WHAT YOU SHOULD DO
Return nothing but the lines from the line containing "## Installation cryptage BCRYPT ##" through the last line of the records, reproduced exactly.

Saved data entries
=-=-=

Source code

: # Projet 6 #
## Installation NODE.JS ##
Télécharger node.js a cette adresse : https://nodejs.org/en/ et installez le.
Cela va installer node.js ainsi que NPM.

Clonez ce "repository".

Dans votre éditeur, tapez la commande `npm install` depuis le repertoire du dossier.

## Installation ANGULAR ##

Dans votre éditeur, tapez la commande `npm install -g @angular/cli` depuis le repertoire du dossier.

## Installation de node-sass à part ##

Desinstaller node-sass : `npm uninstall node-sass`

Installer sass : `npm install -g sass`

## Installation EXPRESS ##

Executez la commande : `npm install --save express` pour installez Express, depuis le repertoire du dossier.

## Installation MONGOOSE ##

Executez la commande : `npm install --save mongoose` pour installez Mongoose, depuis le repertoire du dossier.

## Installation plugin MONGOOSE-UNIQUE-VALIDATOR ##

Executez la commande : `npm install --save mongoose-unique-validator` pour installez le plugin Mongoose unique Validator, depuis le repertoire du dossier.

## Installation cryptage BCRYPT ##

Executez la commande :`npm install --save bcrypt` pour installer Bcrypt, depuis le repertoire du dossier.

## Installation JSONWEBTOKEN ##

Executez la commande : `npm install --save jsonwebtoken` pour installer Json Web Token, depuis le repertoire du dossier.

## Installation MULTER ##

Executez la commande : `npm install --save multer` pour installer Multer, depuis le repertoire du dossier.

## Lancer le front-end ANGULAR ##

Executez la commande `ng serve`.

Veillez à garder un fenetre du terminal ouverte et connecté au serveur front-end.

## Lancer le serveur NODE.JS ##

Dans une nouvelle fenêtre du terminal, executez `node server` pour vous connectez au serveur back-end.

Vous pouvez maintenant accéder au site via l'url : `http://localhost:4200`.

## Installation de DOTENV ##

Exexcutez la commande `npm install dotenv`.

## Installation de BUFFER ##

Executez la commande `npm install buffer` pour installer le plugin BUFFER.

=-=-=

RESPONSE TO THIS TASK
## Installation cryptage BCRYPT ##

Executez la commande :`npm install --save bcrypt` pour installer Bcrypt, depuis le repertoire du dossier.

## Installation JSONWEBTOKEN ##

Executez la commande : `npm install --save jsonwebtoken` pour installer Json Web Token, depuis le repertoire du dossier.

## Installation MULTER ##

Executez la commande : `npm install --save multer` pour installer Multer, depuis le repertoire du dossier.

## Lancer le front-end ANGULAR ##

Executez la commande `ng serve`.

Veillez à garder un fenetre du terminal ouverte et connecté au serveur front-end.

## Lancer le serveur NODE.JS ##

Dans une nouvelle fenêtre du terminal, executez `node server` pour vous connectez au serveur back-end.

Vous pouvez maintenant accéder au site via l'url : `http://localhost:4200`.

## Installation de DOTENV ##

Exexcutez la commande `npm install dotenv`.

## Installation de BUFFER ##

Executez la commande `npm install buffer` pour installer le plugin BUFFER.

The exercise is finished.